◆ DIRECTIVE:
In the groupoid proof below, translate this sentence into French: "The case $m = 0$ is immediate from the definitions."

◆ ARTICLE:
----
The implication $(3) \Rightarrow (1)$ is immediate. We will complete the proof by showing that $(2)$ implies $(3)$. Assume that $X$ is a $1$-groupoid and let $\mathcal{G} = \pi _{\leq 1}(X)$ be its fundamental groupoid. We wish to show that the tautological map $u: X \rightarrow \operatorname{N}_{\bullet }( \mathcal{G} )$ is an isomorphism: that is, it is bijective on $m$-simplices for $m \geq 0$. The proof proceeds by induction on $m$. The case $m = 0$ is immediate from the definitions. For $m \geq 2$, we have a commutative diagram

$\xymatrix@R =50pt@C=50pt{ \operatorname{Hom}_{\operatorname{Set_{\Delta }}}( \Delta ^{m}, X ) \ar [r]^-{u \circ } \ar [d] & \operatorname{Hom}_{\operatorname{Set_{\Delta }}}( \Delta ^ m, \operatorname{N}_{\bullet }(\mathcal{G}) ) \ar [d] \\ \operatorname{Hom}_{\operatorname{Set_{\Delta }}}( \Lambda ^{m}_{0}, X) \ar [r]^-{u \circ } & \operatorname{Hom}_{\operatorname{Set_{\Delta }}}( \Lambda ^{m}_{0}, \operatorname{N}_{\bullet }( \mathcal{G} ) ) }$

where the vertical maps are bijective (since $X$ and $\operatorname{N}_{\bullet }(\mathcal{G} )$ are $1$-groupoids) and the bottom horizontal map is bijective (by virtue of our inductive hypothesis); it follows that the upper horizontal map is bijective as well. It will therefore suffice to treat the case $m = 1$. Let $e, e': x \rightarrow y$ be edges of the simplicial set $X$ having the same source and target; we wish to show that if the homotopy classes $[e]$ and $[e']$ coincide (as morphisms in the category $\mathcal{G} = \pi _{\leq 1}(X)$), then $e = e'$. Let $\sigma$ be a $2$-simplex of $X$ which is a homotopy from $e$ to $e'$: that is, a $2$-simplex whose boundary is depicted in the diagram

$\xymatrix@R =50pt@C=50pt{ & y \ar [dr]^{\operatorname{id}_ y} & \\ x \ar [ur]^{e} \ar [rr]^{e'} & & y }$

(see Definition 1.4.3.1). Let $\tau$ be the right-degenerate $2$-simplex $s^{1}_{1}(e)$. Then $\sigma$ and $\tau$ have the same restriction to the horn $\Lambda ^{2}_{1} \subset \Delta ^2$. Invoking our assumption that $X$ is a $1$-groupoid, we conclude that $\sigma = \tau$. In particular, we have $e' = d^2_{1}(\sigma ) = d^{2}_{1}( \tau ) = e$. $\square$

Proposition 3.5.5.9. Let $n$ be a nonnegative integer, let $A_{\ast }$ be a chain complex of abelian groups, and let $X = \mathrm{K}( A_{\ast } )$ denote the associated Eilenberg-MacLane space (Construction 2.5.6.3). Then $X$ is an $n$-groupoid if and only if the abelian groups $A_{m}$ vanish for $m > n$.
----
◆ ROWS:
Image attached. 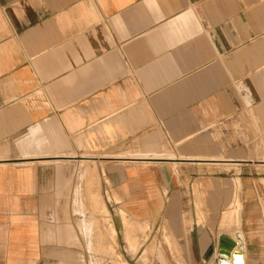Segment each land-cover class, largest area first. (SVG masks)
I'll use <instances>...</instances> for the list:
<instances>
[{
	"label": "crops",
	"instance_id": "obj_1",
	"mask_svg": "<svg viewBox=\"0 0 264 264\" xmlns=\"http://www.w3.org/2000/svg\"><path fill=\"white\" fill-rule=\"evenodd\" d=\"M82 157L130 261L214 264L238 199L264 264V0H0V264H90Z\"/></svg>",
	"mask_w": 264,
	"mask_h": 264
},
{
	"label": "rangeland",
	"instance_id": "obj_2",
	"mask_svg": "<svg viewBox=\"0 0 264 264\" xmlns=\"http://www.w3.org/2000/svg\"><path fill=\"white\" fill-rule=\"evenodd\" d=\"M78 163L84 167V173L86 174L85 179L86 182H90L91 188L89 194H87L86 189L84 195L82 190H80L79 193L78 191L76 192L74 205L71 207V212L79 216V221L76 220L77 222L74 224V239L77 243H80L82 239L84 240L86 249L90 252V264H156L152 261H148L145 250L139 251V253L133 255L132 261L123 253V246L120 242V238L117 237V230L112 219V213L114 212L112 210L113 207L109 206L107 203V201H111L110 195L100 180L98 165L102 162H98V159H95L94 161L90 160ZM116 212L120 215L124 223V239L127 242V248L135 253L138 249L137 247L145 240V237L142 238L145 225L137 221H130L127 216L122 217L120 208L116 210ZM89 227L92 228L94 232L90 230ZM228 233L233 234V230H228Z\"/></svg>",
	"mask_w": 264,
	"mask_h": 264
},
{
	"label": "bare ground",
	"instance_id": "obj_3",
	"mask_svg": "<svg viewBox=\"0 0 264 264\" xmlns=\"http://www.w3.org/2000/svg\"><path fill=\"white\" fill-rule=\"evenodd\" d=\"M177 155V154H176ZM169 157V156H168ZM180 157V156H179ZM193 157V156H192ZM166 158V157H165ZM178 158V157H177ZM79 160H94L92 157H82L79 158ZM226 165V164H225ZM224 165V166H225ZM231 166V165H230ZM234 167V166H233ZM237 187V186H236ZM197 193V192H196ZM200 197V196H199ZM238 199L235 200V205L231 207V209L225 210L224 213L222 214L221 221H220V227H222L224 230H233V234H229L232 239L235 240V246L233 247L232 251H230L229 257L223 256V255H216L218 259L217 264H243V250H242V243H241V231H240V218H239V210H240V205H239ZM122 217L127 216L125 212L121 209ZM222 213V212H221ZM127 219V218H126ZM102 220V219H101ZM106 221V220H105ZM104 221V222H105ZM130 221H133L130 219ZM98 223V222H97ZM107 223V222H106ZM134 223V222H133ZM93 224V223H91ZM99 224V223H98ZM98 224H97V229H98ZM96 225V224H95ZM102 225V224H101ZM139 226V225H138ZM92 227V226H91ZM100 227V225H99ZM141 227V226H139ZM146 227V226H144ZM219 227V228H220ZM90 228V227H89ZM95 228V226H94ZM93 228V229H94ZM101 228V227H100ZM111 228V227H110ZM106 229V228H105ZM132 229V228H131ZM142 229V228H140ZM92 230V228H90ZM96 230V229H95ZM143 230V229H142ZM94 232V230H92ZM102 231V230H101ZM105 231V230H104ZM111 231V230H110ZM139 231V230H138ZM137 231V232H138ZM136 232V231H135ZM140 232V231H139ZM97 233V232H96ZM104 233V232H103ZM108 234V233H107ZM110 235V234H109ZM112 235V234H111ZM99 236V235H98ZM103 236V235H102ZM114 236V235H113ZM127 236V235H126ZM136 236V235H135ZM141 236V235H140ZM108 237V236H107ZM145 236L143 235L142 238ZM98 239V238H97ZM105 239V237H104ZM103 239V240H104ZM115 239V238H114ZM95 241V240H94ZM141 243V242H140ZM94 246V245H93ZM89 247V246H88ZM99 248V247H98ZM101 248V247H100ZM138 248V247H137ZM91 250V249H90ZM93 251V250H92ZM128 263V262H127ZM215 264V262H214Z\"/></svg>",
	"mask_w": 264,
	"mask_h": 264
},
{
	"label": "water",
	"instance_id": "obj_4",
	"mask_svg": "<svg viewBox=\"0 0 264 264\" xmlns=\"http://www.w3.org/2000/svg\"><path fill=\"white\" fill-rule=\"evenodd\" d=\"M235 240L232 239L229 235L221 233L218 235L217 239V256L223 255L229 257L230 251H232L235 246ZM218 263L217 257L215 258V264Z\"/></svg>",
	"mask_w": 264,
	"mask_h": 264
}]
</instances>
----
◆ TASK ANSWER:
Le cas $m = 0$ découle immédiatement des définitions.